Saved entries
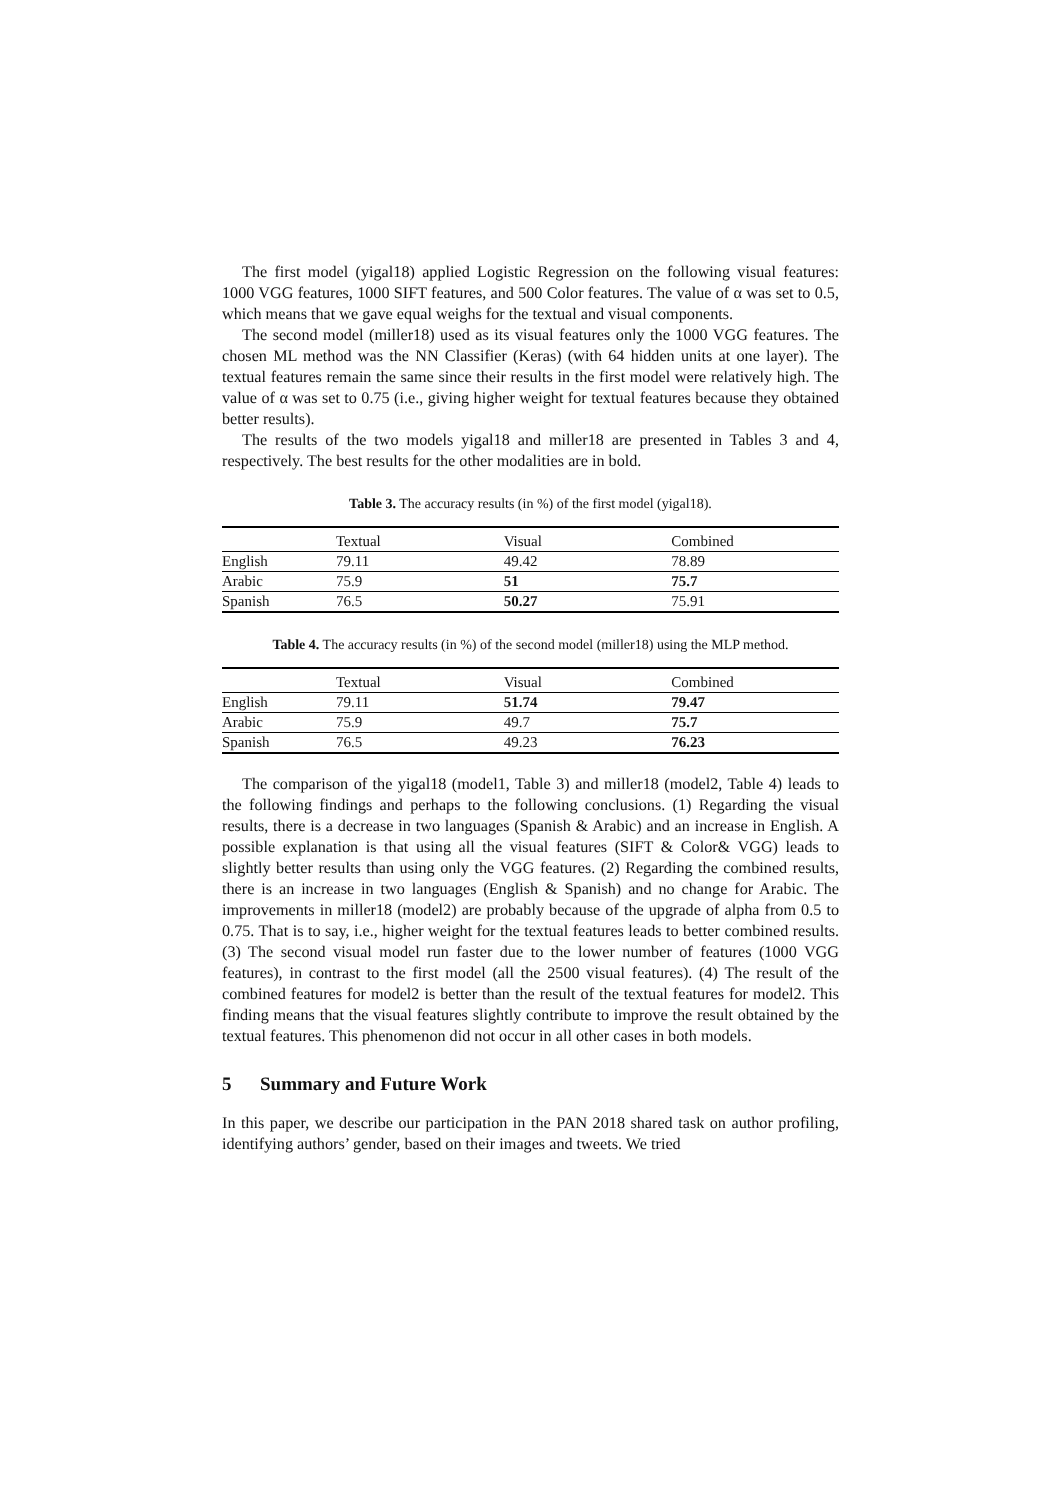The first model (yigal18) applied Logistic Regression on the following visual features: 1000 VGG features, 1000 SIFT features, and 500 Color features. The value of α was set to 0.5, which means that we gave equal weighs for the textual and visual components.
The second model (miller18) used as its visual features only the 1000 VGG features. The chosen ML method was the NN Classifier (Keras) (with 64 hidden units at one layer). The textual features remain the same since their results in the first model were relatively high. The value of α was set to 0.75 (i.e., giving higher weight for textual features because they obtained better results).
The results of the two models yigal18 and miller18 are presented in Tables 3 and 4, respectively. The best results for the other modalities are in bold.
Table 3. The accuracy results (in %) of the first model (yigal18).
| | Textual | Visual | Combined |
| English | 79.11 | 49.42 | 78.89 |
| Arabic | 75.9 | 51 | 75.7 |
| Spanish | 76.5 | 50.27 | 75.91 |
Table 4. The accuracy results (in %) of the second model (miller18) using the MLP method.
| | Textual | Visual | Combined |
| English | 79.11 | 51.74 | 79.47 |
| Arabic | 75.9 | 49.7 | 75.7 |
| Spanish | 76.5 | 49.23 | 76.23 |
The comparison of the yigal18 (model1, Table 3) and miller18 (model2, Table 4) leads to the following findings and perhaps to the following conclusions. (1) Regarding the visual results, there is a decrease in two languages (Spanish & Arabic) and an increase in English. A possible explanation is that using all the visual features (SIFT & Color& VGG) leads to slightly better results than using only the VGG features. (2) Regarding the combined results, there is an increase in two languages (English & Spanish) and no change for Arabic. The improvements in miller18 (model2) are probably because of the upgrade of alpha from 0.5 to 0.75. That is to say, i.e., higher weight for the textual features leads to better combined results. (3) The second visual model run faster due to the lower number of features (1000 VGG features), in contrast to the first model (all the 2500 visual features). (4) The result of the combined features for model2 is better than the result of the textual features for model2. This finding means that the visual features slightly contribute to improve the result obtained by the textual features. This phenomenon did not occur in all other cases in both models.
5 Summary and Future Work
In this paper, we describe our participation in the PAN 2018 shared task on author profiling, identifying authors’ gender, based on their images and tweets. We tried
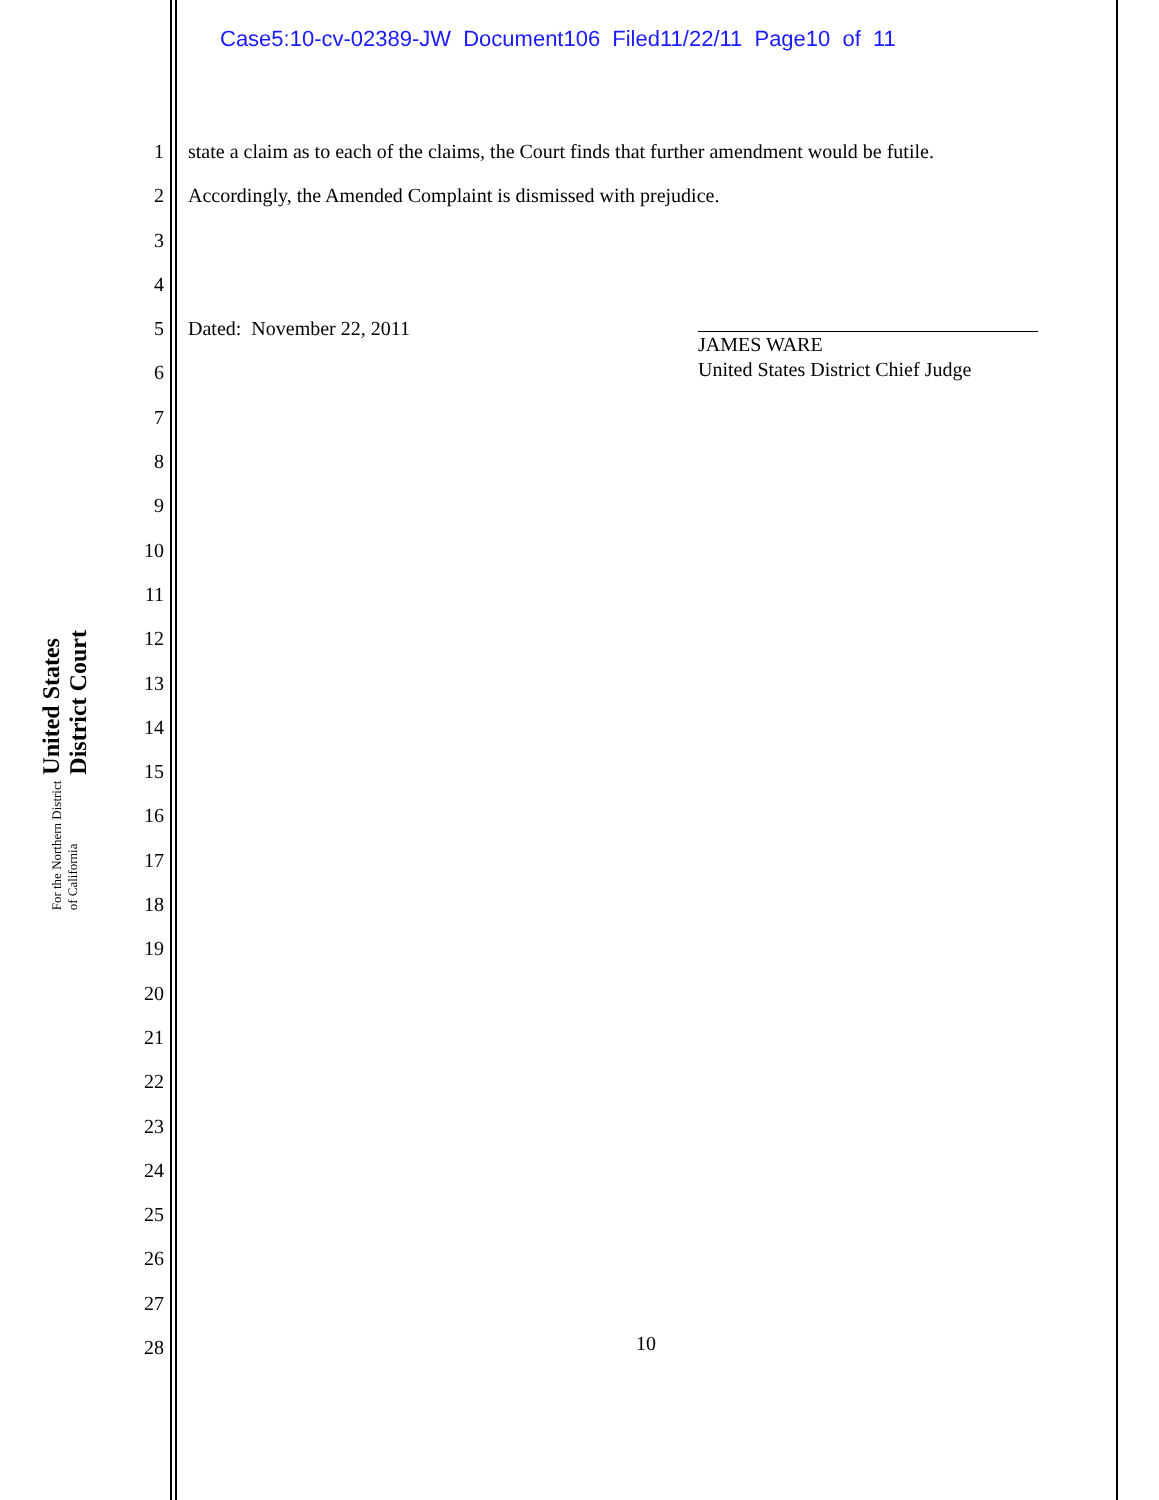Case5:10-cv-02389-JW Document106 Filed11/22/11 Page10 of 11
United States District Court
For the Northern District of California
1 state a claim as to each of the claims, the Court finds that further amendment would be futile.
2 Accordingly, the Amended Complaint is dismissed with prejudice.
3
4
5 Dated: November 22, 2011
6
7
8
9
10
11
12
13
14
15
16
17
18
19
20
21
22
23
24
25
26
27
28
JAMES WARE
United States District Chief Judge
10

Exercise requirements: Tally the lines above that hold "because" and write the result as a lone number.

Finished task: 2